# [WHAT TO WORK ON]
Locate each line in the items below that contains the string "with", and copy those lines.

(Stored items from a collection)

--- start ---

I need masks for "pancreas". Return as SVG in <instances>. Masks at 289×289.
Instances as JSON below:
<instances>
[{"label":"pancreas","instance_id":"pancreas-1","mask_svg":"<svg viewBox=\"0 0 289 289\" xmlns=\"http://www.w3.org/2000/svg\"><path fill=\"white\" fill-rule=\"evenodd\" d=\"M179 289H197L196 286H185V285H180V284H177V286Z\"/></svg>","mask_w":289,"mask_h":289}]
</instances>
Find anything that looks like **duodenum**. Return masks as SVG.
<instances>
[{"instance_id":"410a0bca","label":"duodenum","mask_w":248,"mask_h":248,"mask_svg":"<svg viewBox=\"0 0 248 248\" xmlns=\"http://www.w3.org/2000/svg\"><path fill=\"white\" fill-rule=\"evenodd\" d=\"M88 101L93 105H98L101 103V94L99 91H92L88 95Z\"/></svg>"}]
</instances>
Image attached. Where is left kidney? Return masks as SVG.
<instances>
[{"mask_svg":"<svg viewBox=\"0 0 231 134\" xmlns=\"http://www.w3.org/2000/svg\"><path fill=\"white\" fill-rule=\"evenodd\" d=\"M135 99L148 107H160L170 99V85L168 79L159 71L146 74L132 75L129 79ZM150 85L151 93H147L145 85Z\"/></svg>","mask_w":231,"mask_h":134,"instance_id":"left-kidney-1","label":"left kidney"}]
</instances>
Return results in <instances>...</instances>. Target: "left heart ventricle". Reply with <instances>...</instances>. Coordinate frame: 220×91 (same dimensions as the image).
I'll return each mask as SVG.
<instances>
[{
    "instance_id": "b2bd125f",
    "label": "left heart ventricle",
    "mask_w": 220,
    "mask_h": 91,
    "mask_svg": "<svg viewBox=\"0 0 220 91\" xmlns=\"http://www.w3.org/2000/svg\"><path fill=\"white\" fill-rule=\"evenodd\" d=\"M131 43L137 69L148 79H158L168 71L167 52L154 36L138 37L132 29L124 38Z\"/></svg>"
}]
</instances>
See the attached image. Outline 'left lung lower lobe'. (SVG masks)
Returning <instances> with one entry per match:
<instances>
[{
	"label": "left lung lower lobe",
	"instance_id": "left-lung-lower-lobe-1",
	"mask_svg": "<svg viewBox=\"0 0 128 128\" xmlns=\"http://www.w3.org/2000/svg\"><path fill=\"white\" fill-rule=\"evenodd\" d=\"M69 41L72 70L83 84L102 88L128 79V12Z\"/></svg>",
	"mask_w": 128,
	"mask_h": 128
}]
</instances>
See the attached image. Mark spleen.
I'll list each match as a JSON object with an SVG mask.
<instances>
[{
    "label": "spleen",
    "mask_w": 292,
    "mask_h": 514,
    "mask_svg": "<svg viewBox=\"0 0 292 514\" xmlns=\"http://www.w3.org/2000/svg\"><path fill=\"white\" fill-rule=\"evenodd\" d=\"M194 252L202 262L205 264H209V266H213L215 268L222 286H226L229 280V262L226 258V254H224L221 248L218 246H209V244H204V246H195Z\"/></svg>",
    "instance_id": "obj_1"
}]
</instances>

--- end ---

# [WRITTEN ANSWER]
Return results in <instances>...</instances>. Target: "left heart ventricle". Reply with <instances>...</instances>. Coordinate frame: 220×91 (same dimensions as the image).
Returning <instances> with one entry per match:
I'll list each match as a JSON object with an SVG mask.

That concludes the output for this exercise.